In Ten Short Essays On Chopping And Cutting And Hacking (out of print), he gives full vent to his thoughts on scissors and scimitars and pastry-cutters, for example, devoting over twenty pages to the latter alone. There is detail here aplenty for the student who wishes to learn from scratch how to cut up bits of pastry in hundreds of different ways. Yet not only is there not a separate essay about the tiny shears, they are only mentioned in a footnote, and in such small type that only the most assiduous of readers is likely to be bothered with it. I freely admit that I have not read it myself, and rely entirely upon the account of the footnote given in the latest issue of Marginalia Dobsonia, the scholarly journal edited by Aloysius Nestingird.

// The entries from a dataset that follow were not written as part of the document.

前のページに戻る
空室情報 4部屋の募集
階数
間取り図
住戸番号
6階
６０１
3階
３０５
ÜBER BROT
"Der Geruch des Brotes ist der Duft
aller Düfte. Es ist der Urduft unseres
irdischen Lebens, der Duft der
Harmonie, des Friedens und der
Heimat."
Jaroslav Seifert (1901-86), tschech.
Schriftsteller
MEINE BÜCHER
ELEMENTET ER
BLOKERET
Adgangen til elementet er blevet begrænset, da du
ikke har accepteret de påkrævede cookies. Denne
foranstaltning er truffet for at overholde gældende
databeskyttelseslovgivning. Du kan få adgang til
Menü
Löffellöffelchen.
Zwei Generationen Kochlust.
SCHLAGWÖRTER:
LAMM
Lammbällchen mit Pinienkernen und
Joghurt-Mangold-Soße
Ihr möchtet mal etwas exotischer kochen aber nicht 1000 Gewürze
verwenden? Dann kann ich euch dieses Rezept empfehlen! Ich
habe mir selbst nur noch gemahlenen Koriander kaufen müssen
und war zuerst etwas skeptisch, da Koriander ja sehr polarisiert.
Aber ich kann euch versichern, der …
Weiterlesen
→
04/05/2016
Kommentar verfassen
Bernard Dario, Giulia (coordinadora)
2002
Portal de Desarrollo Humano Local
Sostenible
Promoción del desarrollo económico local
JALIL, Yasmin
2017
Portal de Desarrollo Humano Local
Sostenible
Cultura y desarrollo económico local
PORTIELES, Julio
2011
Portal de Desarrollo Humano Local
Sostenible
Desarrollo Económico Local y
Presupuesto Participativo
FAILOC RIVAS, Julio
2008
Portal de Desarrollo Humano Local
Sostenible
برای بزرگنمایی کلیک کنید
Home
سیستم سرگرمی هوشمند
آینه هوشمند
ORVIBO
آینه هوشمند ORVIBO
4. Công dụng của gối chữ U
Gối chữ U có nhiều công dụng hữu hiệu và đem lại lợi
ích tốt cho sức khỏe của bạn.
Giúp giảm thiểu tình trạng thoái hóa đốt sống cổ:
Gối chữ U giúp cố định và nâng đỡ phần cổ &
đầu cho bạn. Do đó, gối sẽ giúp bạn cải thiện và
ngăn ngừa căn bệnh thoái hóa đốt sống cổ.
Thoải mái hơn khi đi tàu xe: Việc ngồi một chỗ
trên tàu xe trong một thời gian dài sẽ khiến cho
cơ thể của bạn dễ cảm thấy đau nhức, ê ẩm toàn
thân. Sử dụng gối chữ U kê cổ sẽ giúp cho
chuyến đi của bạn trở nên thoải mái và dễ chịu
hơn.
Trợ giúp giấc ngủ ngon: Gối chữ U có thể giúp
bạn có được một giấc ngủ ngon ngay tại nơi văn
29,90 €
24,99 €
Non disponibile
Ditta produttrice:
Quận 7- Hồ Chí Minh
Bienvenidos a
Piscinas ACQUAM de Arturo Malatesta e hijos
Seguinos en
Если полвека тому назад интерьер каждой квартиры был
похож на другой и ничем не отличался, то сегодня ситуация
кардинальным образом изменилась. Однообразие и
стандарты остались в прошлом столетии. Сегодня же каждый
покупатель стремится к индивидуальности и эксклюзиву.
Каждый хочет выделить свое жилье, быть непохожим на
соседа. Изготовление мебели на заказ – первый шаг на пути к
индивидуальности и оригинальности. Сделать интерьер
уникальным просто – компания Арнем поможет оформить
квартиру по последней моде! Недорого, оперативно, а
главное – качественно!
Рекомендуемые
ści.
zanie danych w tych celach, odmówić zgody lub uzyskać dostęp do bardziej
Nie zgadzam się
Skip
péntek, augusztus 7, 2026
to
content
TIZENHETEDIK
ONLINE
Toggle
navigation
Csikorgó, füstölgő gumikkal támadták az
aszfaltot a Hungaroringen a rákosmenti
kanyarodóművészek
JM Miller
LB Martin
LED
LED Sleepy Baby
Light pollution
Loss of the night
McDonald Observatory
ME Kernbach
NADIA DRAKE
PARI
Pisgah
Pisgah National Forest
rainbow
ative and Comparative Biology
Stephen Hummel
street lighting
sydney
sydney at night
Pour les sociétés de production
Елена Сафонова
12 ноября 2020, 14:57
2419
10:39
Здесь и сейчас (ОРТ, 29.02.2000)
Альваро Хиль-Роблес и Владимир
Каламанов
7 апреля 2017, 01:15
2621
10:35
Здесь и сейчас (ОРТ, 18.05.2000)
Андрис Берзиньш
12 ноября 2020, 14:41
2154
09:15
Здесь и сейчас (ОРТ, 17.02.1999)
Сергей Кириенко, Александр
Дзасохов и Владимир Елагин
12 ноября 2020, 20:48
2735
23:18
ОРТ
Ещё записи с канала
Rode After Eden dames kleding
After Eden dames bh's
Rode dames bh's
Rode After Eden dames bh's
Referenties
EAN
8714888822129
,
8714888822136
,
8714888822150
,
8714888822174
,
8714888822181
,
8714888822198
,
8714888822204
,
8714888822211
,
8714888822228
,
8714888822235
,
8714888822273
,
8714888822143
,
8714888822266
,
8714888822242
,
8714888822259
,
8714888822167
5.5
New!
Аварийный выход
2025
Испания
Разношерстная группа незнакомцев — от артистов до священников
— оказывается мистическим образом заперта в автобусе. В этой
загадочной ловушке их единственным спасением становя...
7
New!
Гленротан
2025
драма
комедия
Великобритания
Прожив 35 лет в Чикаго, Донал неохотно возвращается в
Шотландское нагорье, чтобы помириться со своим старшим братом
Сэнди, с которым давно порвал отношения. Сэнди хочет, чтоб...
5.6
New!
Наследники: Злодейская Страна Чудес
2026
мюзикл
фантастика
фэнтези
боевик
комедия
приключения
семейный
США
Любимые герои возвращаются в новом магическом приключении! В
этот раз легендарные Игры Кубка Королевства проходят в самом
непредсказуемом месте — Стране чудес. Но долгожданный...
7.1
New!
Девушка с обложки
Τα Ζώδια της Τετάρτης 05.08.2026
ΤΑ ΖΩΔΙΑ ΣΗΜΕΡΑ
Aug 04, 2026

Now here’s the thing. Parish records seem to show that Nestingbird is directly related to Erno Von Straubenzee, may indeed be his grandson. If true, it would explain a lot, although I am not entirely sure what precisely is explained, and Nestingbird has never replied to any of my letters. Last week I fired off a sort of questionnaire to him, demanding what they call full and frank answers to over a dozen accusations. I wanted to know if he had copies of the construction plans for the Blötzmann mast, or for any similar mast, if he ever worshipped at the wooden altar in St Bibblybibdib’s and, if he did, what god he worshipped there, and did he worship standing up, sitting, kneeling, or sprawled prostrate on the cold stone floor. I pumped him for an answer to the important question of whether he knew the name of the captain of the packet steamer Googie Withers, and what had become of that mysterious old sea dog. I threw in a sneaky query about the accounting procedures of his scholarly journal, convinced as I am that the profits are being salted away to fund the salt mines from which far-flung members of the Nestingird clan draw their dubious salaries. I asked all this and more, but of course got nothing in return, not even the threats I have become used to from the badly-dressed buffoon. I know for a fact that it is Nestingbird, or one of his cronies, who has sullied my reputation with the electricity people, and with the gas people too, and that both utilities have cut off supplies to my seaside cabin, and that is why I, like Dobson before me, now rely upon candlelight, and well-trimmed wicks. To date, I have not had to resort to the Blötzmann Manoeuvres, for wicks not neatly trimmed have yet to set my teeth on edge. If they do, with much bluster I shall begin to crunch nuts, and Nestingbird will be laughing on the other side of his pasty face. I will crunch nuts, and cackle, and be righteous and roopty-toot.